Questo confronto non è assolutamente facile.
Come i nani sulle spalle dei giganti, ci si accorge che affrontare l’oggi non è cosa banale, soprattutto quando altri popoli, altre situazioni storiche, hanno portato alla ribalta culture differenti e non inferiori, in tutti i campi.
L’oggi appare quindi un momento grigio, difficile da affrontare e, evidentemente, in queste condizioni, anche il futuro.
Rimane, certo, un grande, grandissimo passato, che rischia di diventare un Mito, qualcosa di assolutamente irraggiungibile.
Tale è la posizione dei giovani trentenni in Toscana oggi: nella nebbia di oggi non intravedono un cammino per la salvezza di domani.
Si possono presentare dei precipizi, degli orridi, che li bloccherebbero inevitabilmente; allora questi trentenni aspirano a ricongiungersi al passato glorioso, e ciò facendo, rivolgono il capo all’indietro.
In una metafora da girone dantesco, il collo, appunto, e quindi il capo, si rivolge all’indietro, non vede il presente né tantomeno si indirizza verso il futuro.
Facendo il confronto fra le generazioni degli anni ’70 e quelle di oggi, è come se si fosse affievolito l’entusiasmo e l’Iskra (scintilla) si fosse spenta e si vivesse in un contesto superficiale, anzi, deprimente.
Ma obtorto collo ha anche un altro significato, oltre quello letterale: cioè compiere un atto di sottomissione forzato, vivere schiavo di condizionamenti, quindi non libero.

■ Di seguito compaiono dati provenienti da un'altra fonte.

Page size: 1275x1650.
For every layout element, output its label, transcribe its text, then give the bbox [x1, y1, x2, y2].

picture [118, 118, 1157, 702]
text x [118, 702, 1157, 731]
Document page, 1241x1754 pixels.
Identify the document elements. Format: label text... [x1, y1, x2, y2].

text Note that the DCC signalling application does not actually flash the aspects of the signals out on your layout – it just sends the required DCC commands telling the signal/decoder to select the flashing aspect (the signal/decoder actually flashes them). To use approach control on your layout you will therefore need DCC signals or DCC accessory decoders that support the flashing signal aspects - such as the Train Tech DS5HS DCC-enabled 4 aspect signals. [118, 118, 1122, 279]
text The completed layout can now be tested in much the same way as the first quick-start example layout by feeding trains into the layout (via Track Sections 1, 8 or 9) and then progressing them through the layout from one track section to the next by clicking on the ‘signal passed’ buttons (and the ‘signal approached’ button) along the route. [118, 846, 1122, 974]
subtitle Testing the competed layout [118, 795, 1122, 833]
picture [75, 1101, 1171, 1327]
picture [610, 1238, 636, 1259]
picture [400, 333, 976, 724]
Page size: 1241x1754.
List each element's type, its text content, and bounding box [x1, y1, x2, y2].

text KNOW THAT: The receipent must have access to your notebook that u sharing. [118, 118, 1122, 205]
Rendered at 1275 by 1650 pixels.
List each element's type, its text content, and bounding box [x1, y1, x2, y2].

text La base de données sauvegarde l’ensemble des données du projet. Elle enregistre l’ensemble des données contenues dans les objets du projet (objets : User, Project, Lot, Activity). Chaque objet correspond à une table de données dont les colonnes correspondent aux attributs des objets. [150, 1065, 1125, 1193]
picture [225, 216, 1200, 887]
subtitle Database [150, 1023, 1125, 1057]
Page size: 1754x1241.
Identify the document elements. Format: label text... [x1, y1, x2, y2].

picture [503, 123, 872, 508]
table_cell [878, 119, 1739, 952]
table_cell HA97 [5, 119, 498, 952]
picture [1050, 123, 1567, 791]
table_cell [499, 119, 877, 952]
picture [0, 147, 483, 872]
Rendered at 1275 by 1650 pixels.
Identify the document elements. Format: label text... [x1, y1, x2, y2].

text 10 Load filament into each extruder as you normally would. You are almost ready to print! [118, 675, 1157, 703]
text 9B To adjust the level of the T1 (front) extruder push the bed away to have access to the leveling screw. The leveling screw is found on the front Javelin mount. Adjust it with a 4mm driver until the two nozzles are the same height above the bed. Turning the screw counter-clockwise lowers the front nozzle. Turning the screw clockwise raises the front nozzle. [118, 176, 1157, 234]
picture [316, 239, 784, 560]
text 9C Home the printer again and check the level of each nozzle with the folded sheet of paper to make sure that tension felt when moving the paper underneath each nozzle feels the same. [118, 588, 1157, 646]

La non libertà dei giovani d’oggi, a confronto con quella vera o fittizia che fosse dei giovani di 50 anni fa, marca il segno dei tempi.
Il capitalismo globale sembra avere trionfato nella lotta con il socialismo del secolo scorso, ma in realtà, mutatis mutandis, un processo titanico è in atto.
Toccherà ai giovani d’oggi, se ne saranno capaci, liberarsi dalle catene che li prostrano.
Sapranno ribellarsi questi giovani alle lusinghe di ingannatori mediatici, che badano solo ai propri interessi?